On Windows platforms, watchdog monitors directories using ReadDirectoryChangesW by default. But that notifier doesn’t perform reliably on networked drives, or really on any filesystems that’s not NTFS. In those cases, Microsoft recommends keeping periodic snapshots of directory contents and comparing with them to find changes in directory trees. Watchdog `implements a fallback solution to do this<https://github.com/gorakhargosh/watchdog?tab=readme-ov-file#about-using-watchdog-with-cifs>`_ (called a PollingObserver), but it’s more memory-intensive and less performant. To use that alternate observer in a DataFileUploadDirectory, add the --use_polling_observer flag.

Users who would like to test a particular workflow’s interaction with watchdog can use the testing script in the repository to see what events get triggered when. There is also an alternate version that uses the PollingObserver. Running one of those scripts pointed to a directory will log messages for each recognized watchdog event. Only events for files are relevant for OpenMSIStream.

Restarting the program

Using a DataFileUploadDirectory to Produce chunks of files to the broker is robust if the code crashes and can be restarted. By default, a special subdirectory called “LOGS” is created in [directory_path] when the code starts up (any files added to the “LOGS” subdirectory will not be uploaded). That subdirectory will include the log file, as well as one file called “upload_to_[name_of_topic]_in_progress.csv” and one (or several) more called something like “uploaded_to_[name_of_topic].csv”. The .csv files are special datatable files that list the chunks of each recognized file that still need to be uploaded and information about files that have been fully uploaded, respectively. The location these files end up in is configurable using the “--logger_file_path” command line option.

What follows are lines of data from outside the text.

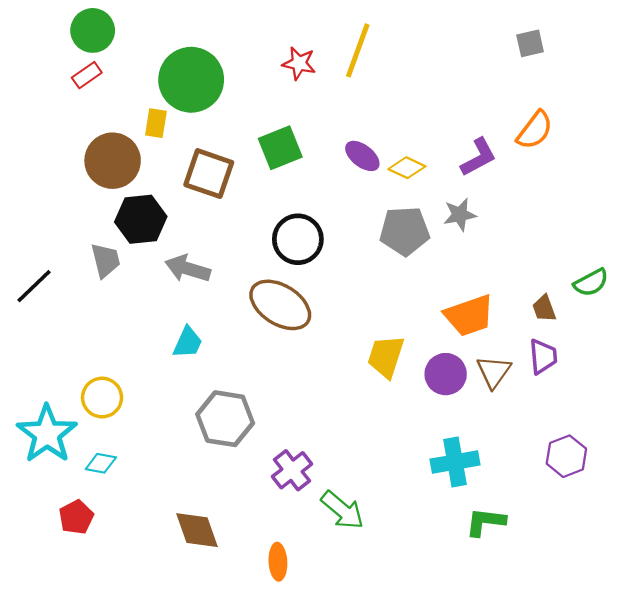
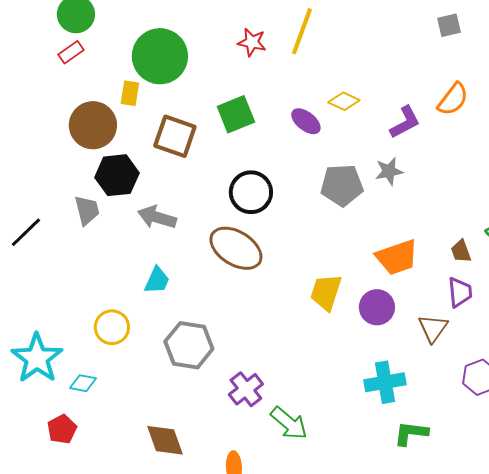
yellow diamond: (407, 168) -> (344, 101), moved
brown triangle: (494, 372) -> (433, 328), moved
yellow circle: (102, 398) -> (112, 327), moved

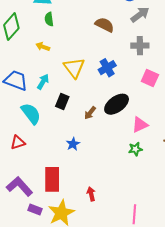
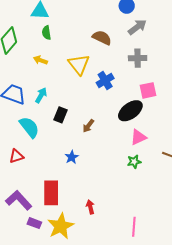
yellow triangle: (74, 68) -> (79, 64), moved
pink square: (150, 78) -> (148, 90), turned -36
black ellipse: (117, 104) -> (130, 111), moved

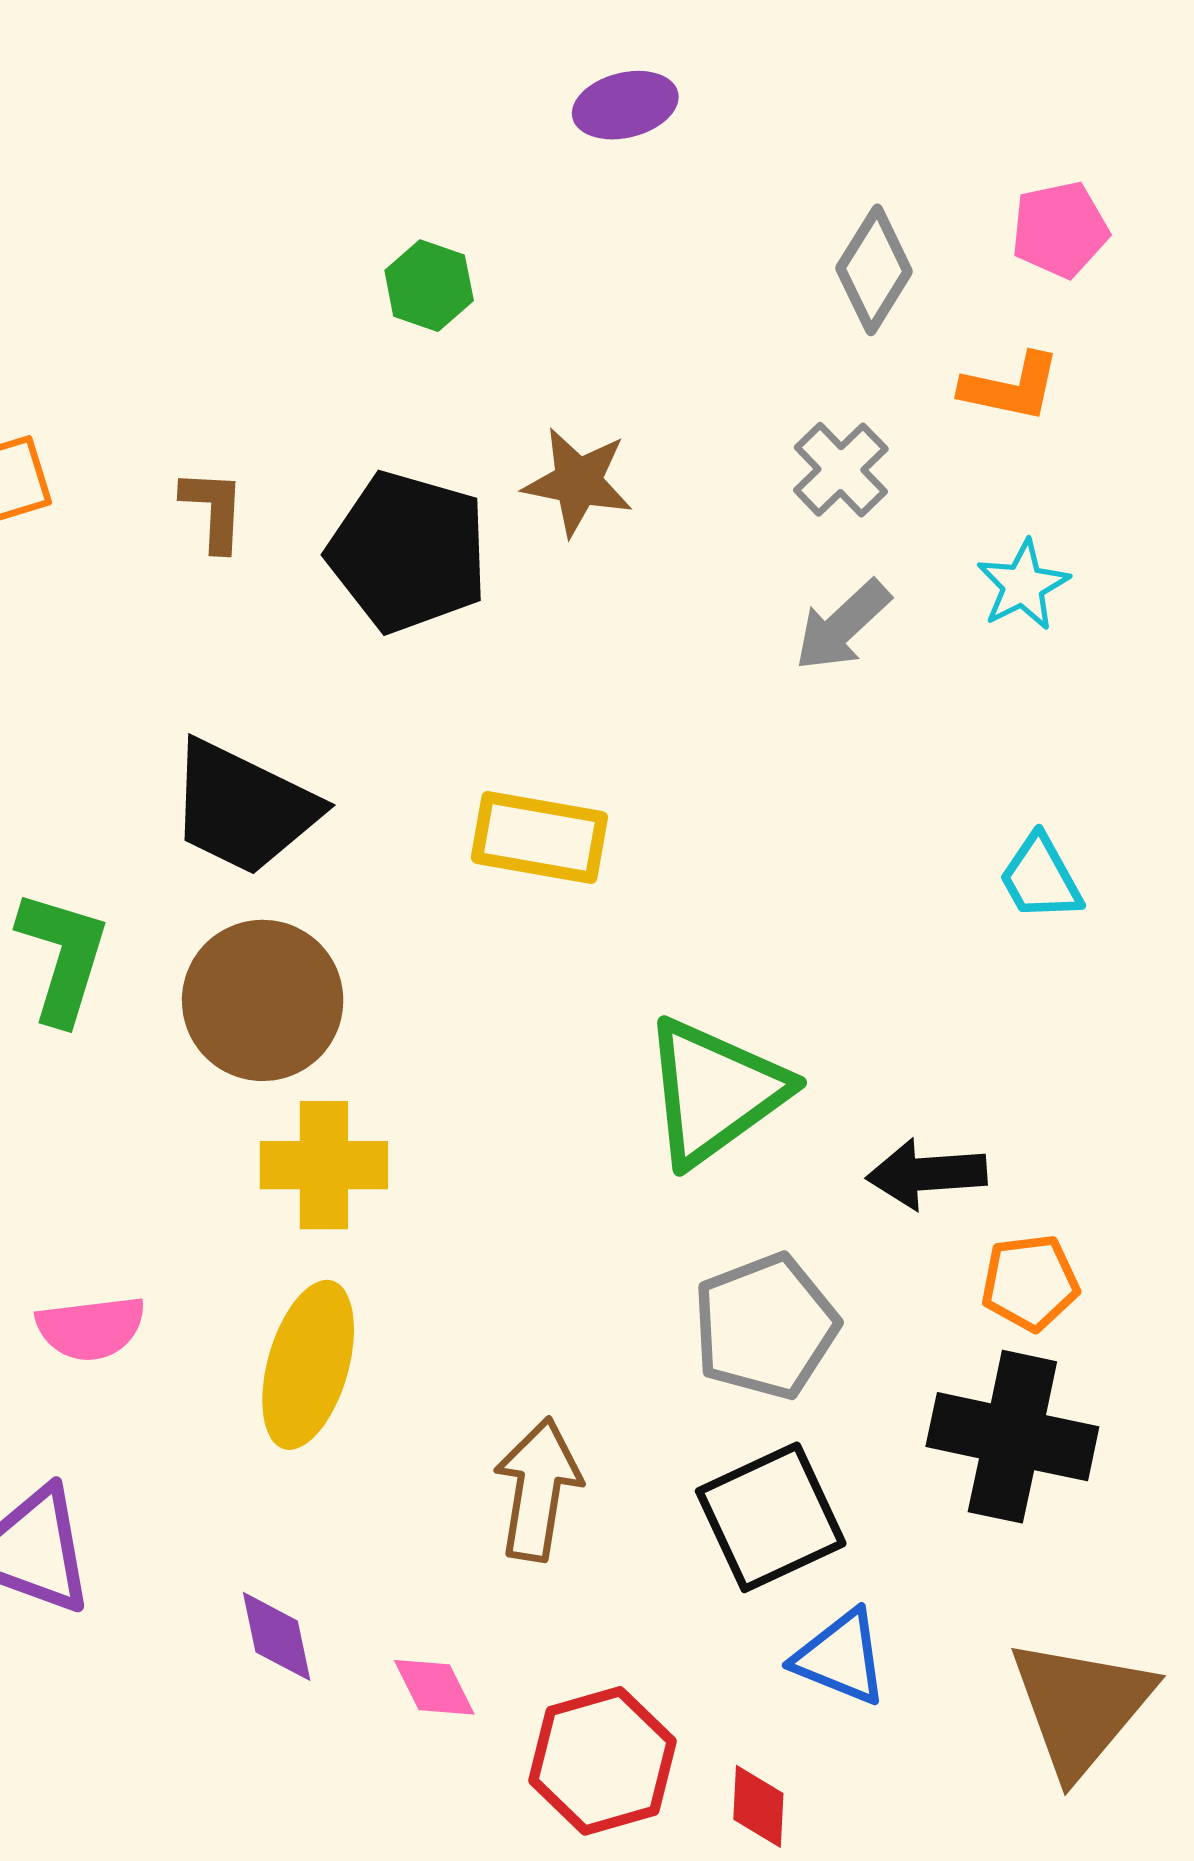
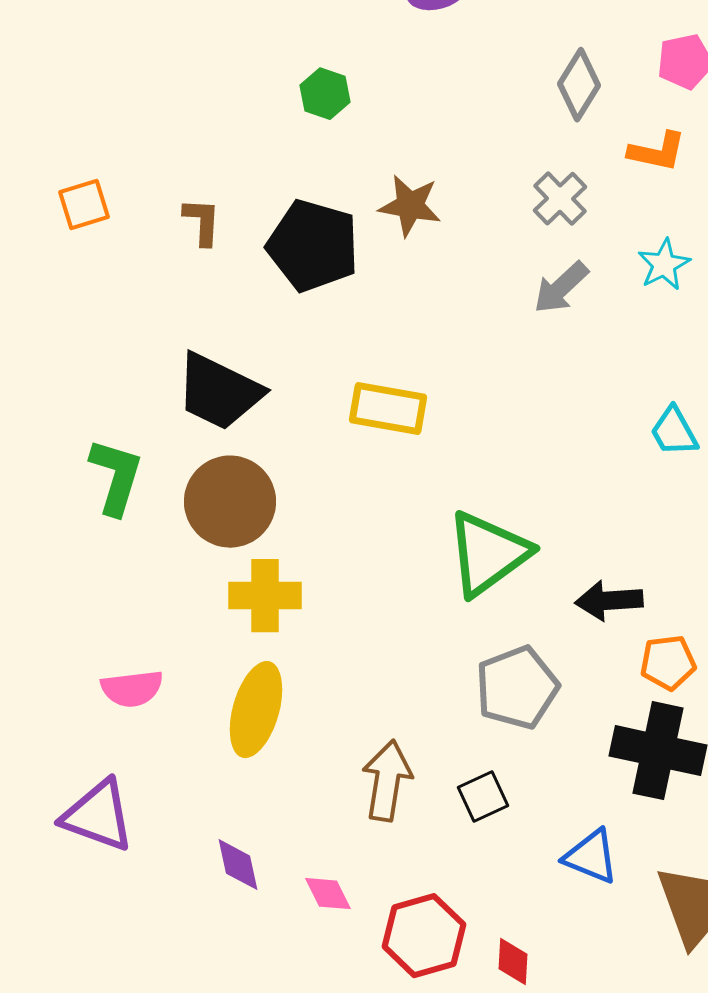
black square: (771, 1517) -> (483, 797), moved, size x0.6
blue triangle: (841, 1657) -> (591, 857), moved

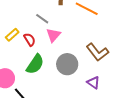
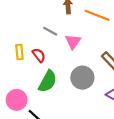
yellow rectangle: (12, 35) -> (19, 52), turned -48
pink triangle: (53, 35) -> (73, 42), moved

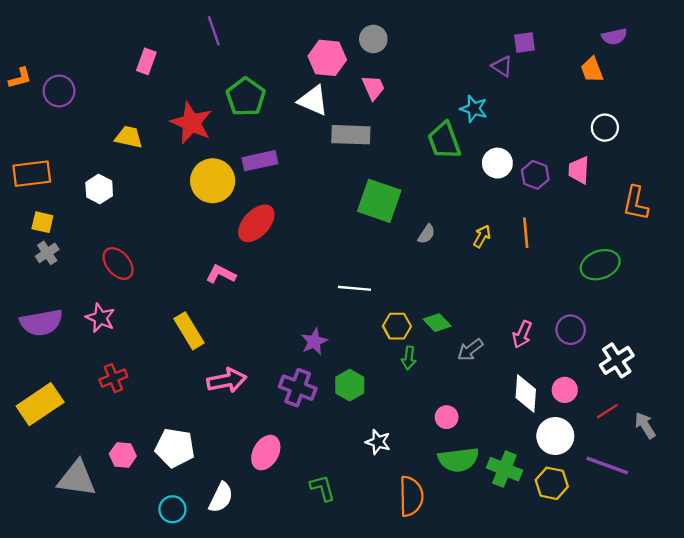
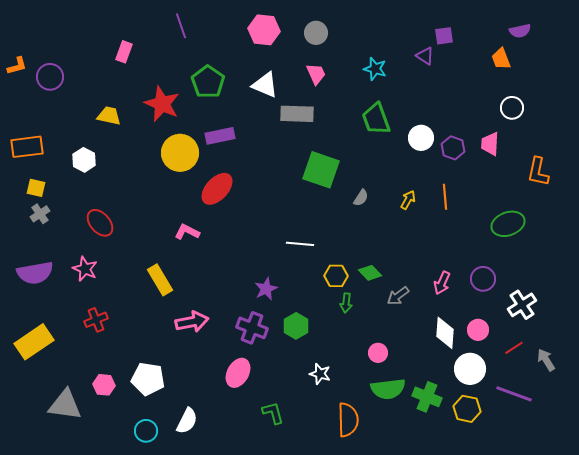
pink hexagon: (327, 58) -> (264, 30), moved
cyan star: (474, 109) -> (375, 69), moved
pink ellipse: (266, 453) -> (238, 373), moved

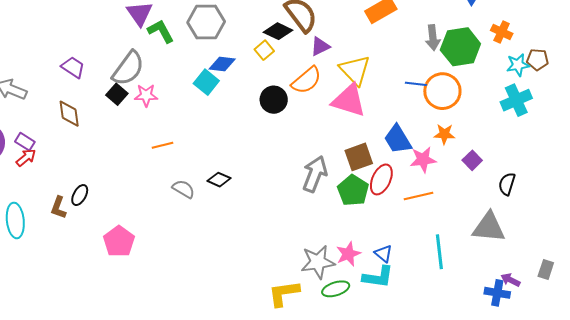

The list of chunks uploaded for each file is updated atomically upon receipt of a positive acknowledgment callback from the broker: chunks are not listed as uploaded until they have been fully received and acknowledged by the broker and therefore guaranteed to exist on the topic. When DataFileUploadDirectory is restarted pointing to the same directory and topic, any files that did not get fully uploaded will have their missing chunks re-enqeued for upload if they still exist in the same location.

If the same file is produced multiple times to the same topic, it will appear multiple times in the “fully_uploaded” file(s). Files uploaded to different topics from the same directory will have their own independent .csv files. The files are atomic and accurate to within 5 seconds. You can copy and then browse them while the code is running to check which files have been fully uploaded or recognized. There may be multiple “uploaded_to_*.csv” files at once: one per upload thread, with a maximum of 1,000 entries each. Splitting these files up keeps the atomic updates relatively efficient and prevents unnecessary thread blocking. The files can be concatenated together manually in between runs, and they will be automatically consolidated at the beginning of each run (or end of each run, if the program is stopped using the “quit” command).